» WHAT THE TASK REQUIRES:
Decide whether each statement below agrees with the abstract on few-view CT reconstruction. Answer yes or no for each and quote the words of the abstract that settle it.
(a) Filtered Back Projection causes streak artifacts when the data are few-view.
(b) The proposed method uses the Simultaneous Algebraic Reconstruction Technique for its iterative reconstruction.
(c) During the iterations, high-frequency information is restored before low-frequency information.

TITLE:
An Iterative Reconstruction Algorithm Based on Detail Transfer for Few-View Computed Tomography
AUTHORS:
Jing Huang, Lisha Wu, Dongjiang Ji
KEYWORDS:
CT Reconstruction, Detail Transfer, FBP, SART
JOURNAL NAME:
Journal of Signal and Information Processing,
Vol.16 No.4,
October
16,
2025
ABSTRACT: Computed Tomography (CT) is widely used in medical diagnosis. Filtered Back Projection (FBP), a traditional analytical method, is commonly used in clinical CT to preserve high-frequency details but introduces streak artifacts in few-view data. In contrast, iterative reconstruction algorithms improve image quality by incorporating accurate models of imaging physics and noise. However, they often require explicit regularization or specialized network architectures, leading to complex optimization challenges. This paper proposes an iterative reconstruction algorithm based on detail transfer (DT), which requires the prior detail information extracted from the FBP-reconstructed image. Specifically, the detail information extracted from the FBP-reconstructed image is combined with the SART reconstruction results using mask-allocated weights to generate the initial value for the iterative reconstruction process. During the iterations, as characteristics of iterative algorithm, the low-frequency information is restored first and high-frequency information is gradually recovered, the extracted detail information is weighted with the iteratively reconstructed image to accelerate the restoration of high-frequency information. This approach speeds up the convergence of the algorithm. The iterative reconstruction algorithm adopts the Simultaneous Algebraic Reconstruction Technique (SART), and thus, the proposed method is referred to as SART-DT. Experimental results show that SART-DT effectively removes artifacts and restores details, offering superior reconstruction quality and better preservation of fine details compared to other methods.

» LISTED RECORDS:
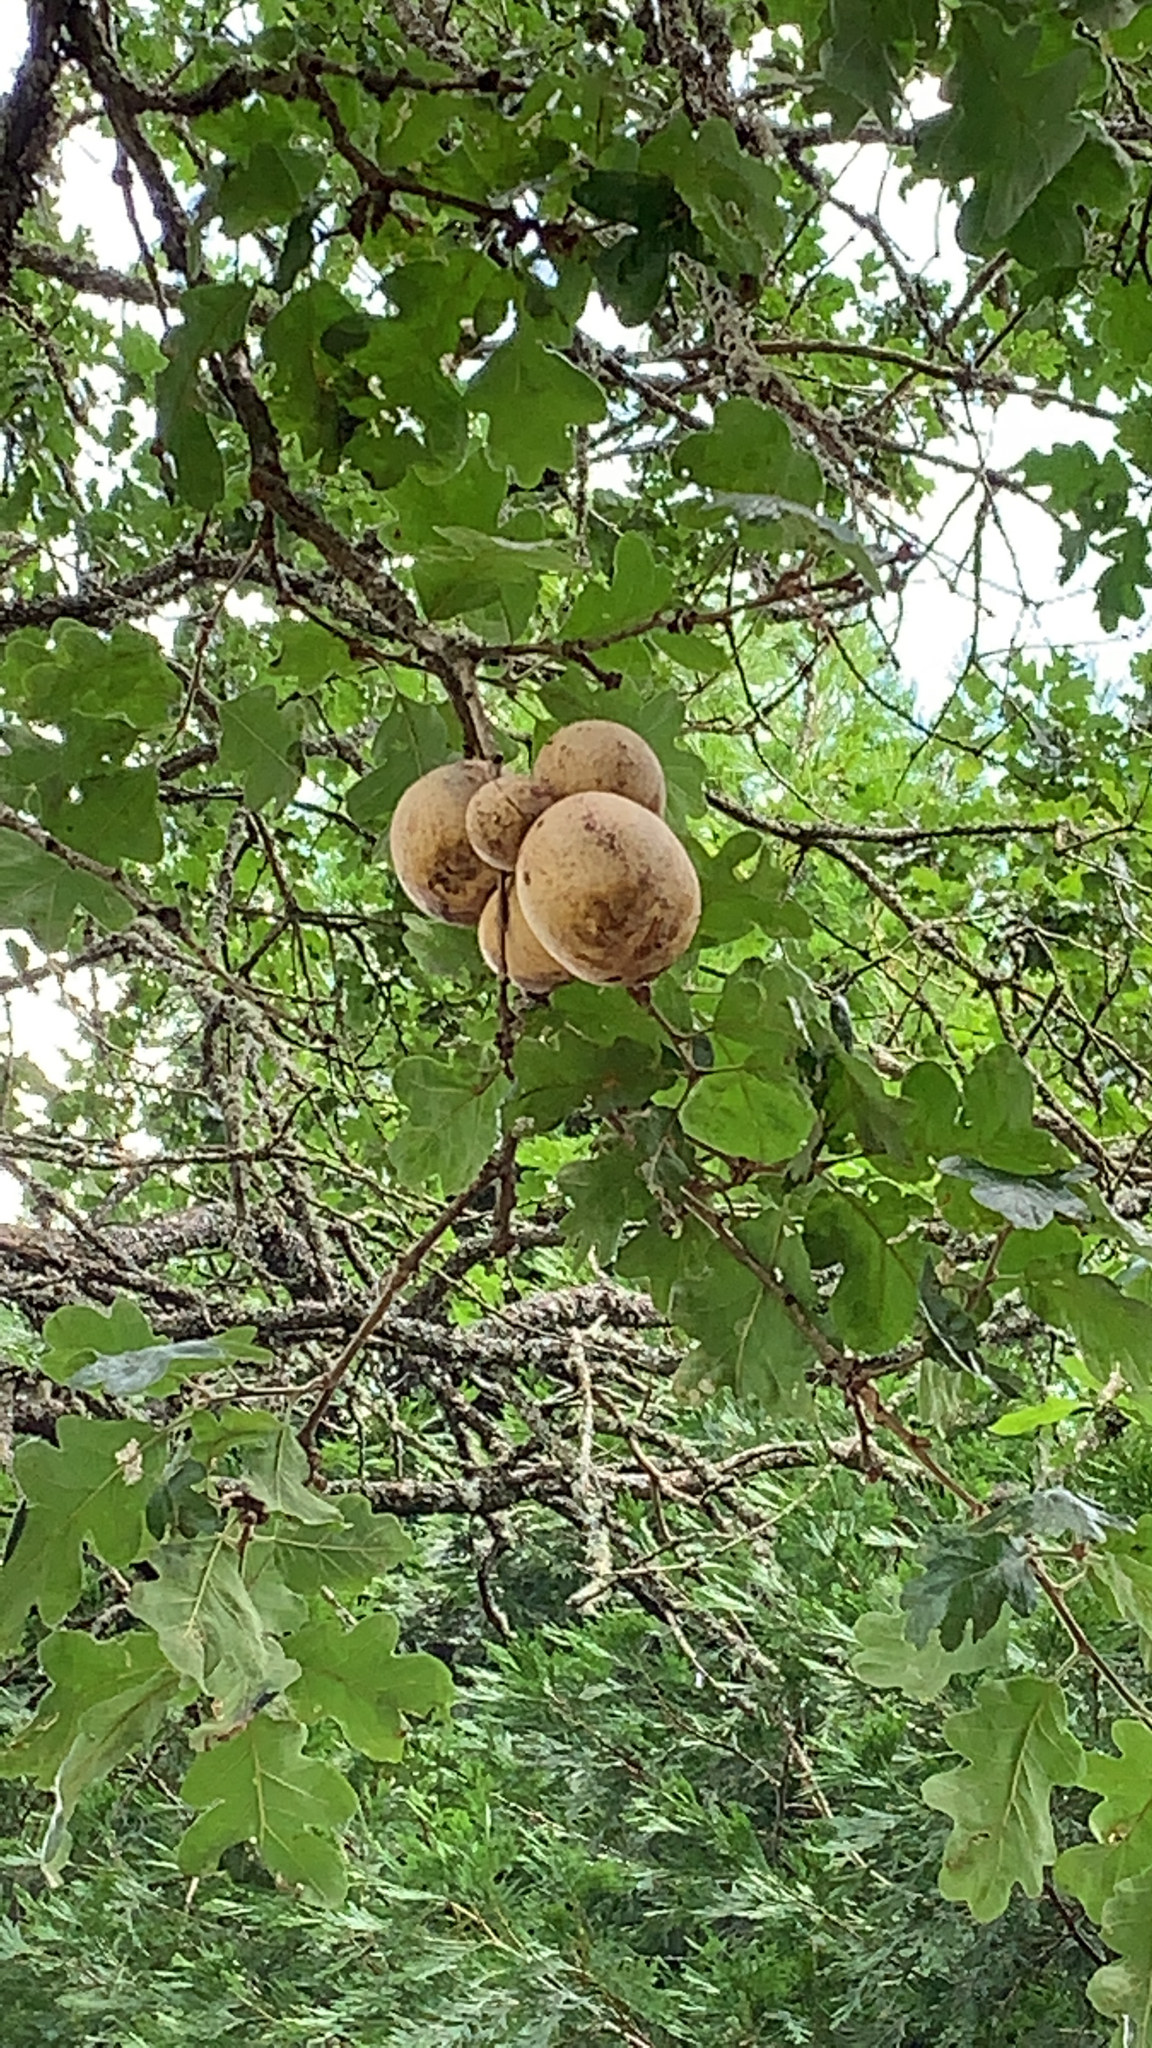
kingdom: Animalia
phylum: Arthropoda
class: Insecta
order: Hymenoptera
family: Cynipidae
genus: Andricus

» THE ANSWER:
(a) Yes: "introduces streak artifacts in few-view data"
(b) Yes: "The iterative reconstruction algorithm adopts the Simultaneous Algebraic Reconstruction Technique (SART)"
(c) No: "the low-frequency information is restored first and high-frequency information is gradually recovered"